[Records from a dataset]
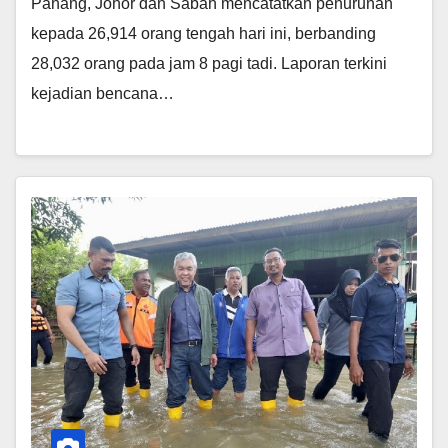
Pahang, Johor dan Sabah mencatatkan penurunan
kepada 26,914 orang tengah hari ini, berbanding
28,032 orang pada jam 8 pagi tadi. Laporan terkini
kejadian bencana…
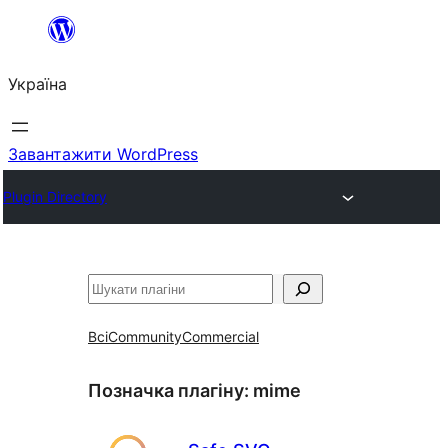
Перейти
до
Україна
вмісту
Завантажити WordPress
Plugin Directory
Пошук
Всі
Community
Commercial
Позначка плагіну:
mime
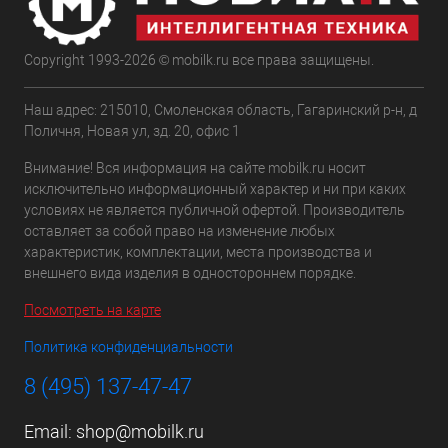
Copyright 1993-2026 © mobilk.ru все права защищены.
Наш адрес: 215010, Смоленская область, Гагаринский р-н, д
Поличня, Новая ул, зд. 20, офис 1
Внимание! Вся информация на сайте mobilk.ru носит
исключительно информационный характер и ни при каких
условиях не является публичной офертой. Производитель
оставляет за собой право на изменение любых
характеристик, комплектации, места производства и
внешнего вида изделия в одностороннем порядке.
Посмотреть на карте
Политика конфиденциальности
8 (495) 137-47-47
Email:
shop@mobilk.ru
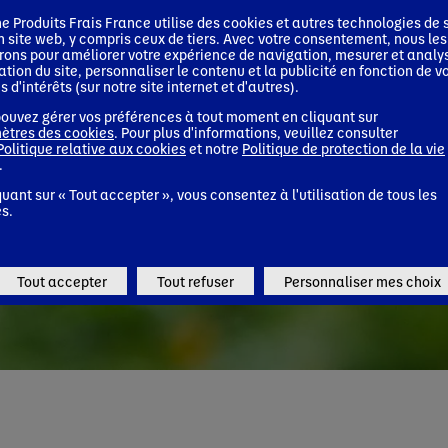
e Produits Frais France
utilise des cookies et autres technologies de s
n site web, y compris ceux de tiers. Avec votre consentement, nous les
erons pour améliorer votre expérience de navigation, mesurer et analy
isation du site, personnaliser le contenu et la publicité en fonction de v
s d'intérêts (sur notre site internet et d'autres).
ouvez gérer vos préférences à tout moment en cliquant sur
ètres des cookies
. Pour plus d'informations, veuillez consulter
Politique relative aux cookies
et notre
Politique de protection de la vie
.
quant sur « Tout accepter », vous consentez à l'utilisation de tous les
s.
Tout accepter
Tout refuser
Personnaliser mes choix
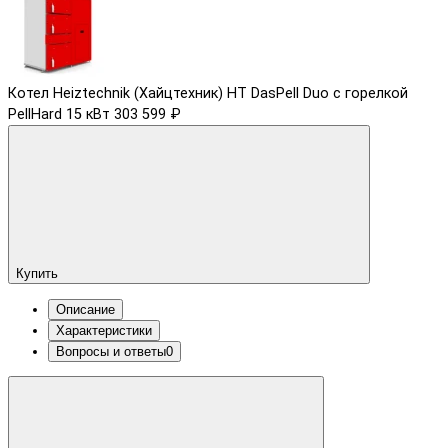
Котел Heiztechnik (Хайцтехник) HT DasPell Duo с горелкой
PellHard 15 кВт
303 599 ₽
Купить
Описание
Характеристики
Вопросы и ответы
0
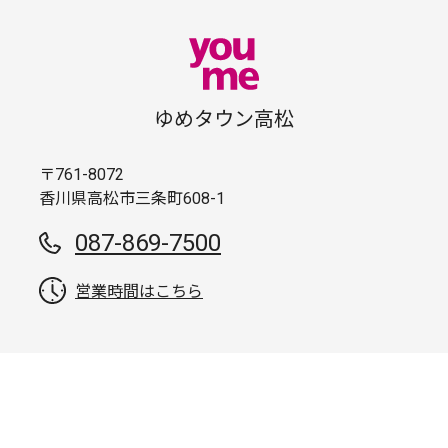
ゆめタウン高松
〒761-8072
香川県高松市三条町608-1
087-869-7500
営業時間はこちら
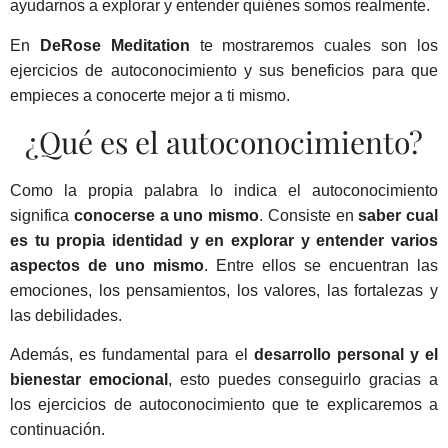
ayudarnos a explorar y entender quiénes somos realmente.
En
DeRose Meditation
te mostraremos cuales son los
ejercicios de autoconocimiento y sus beneficios para que
empieces a conocerte mejor a ti mismo.
¿Qué es el autoconocimiento?
Como la propia palabra lo indica el autoconocimiento
significa
conocerse a uno mismo
. Consiste en
saber cual
es tu propia identidad y en explorar y entender varios
aspectos de uno mismo
. Entre ellos se encuentran las
emociones, los pensamientos, los valores, las fortalezas y
las debilidades.
Además, es fundamental para el
desarrollo personal
y el
bienestar emocional
, esto puedes conseguirlo gracias a
los ejercicios de autoconocimiento que te explicaremos a
continuación.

■ GOAL OF THE EXERCISE:
Return a copy of each line in the records above that has "mobilk" in it.

■ RESPONSE BELOW:
Copyright 1993-2026 © mobilk.ru все права защищены.
Внимание! Вся информация на сайте mobilk.ru носит
shop@mobilk.ru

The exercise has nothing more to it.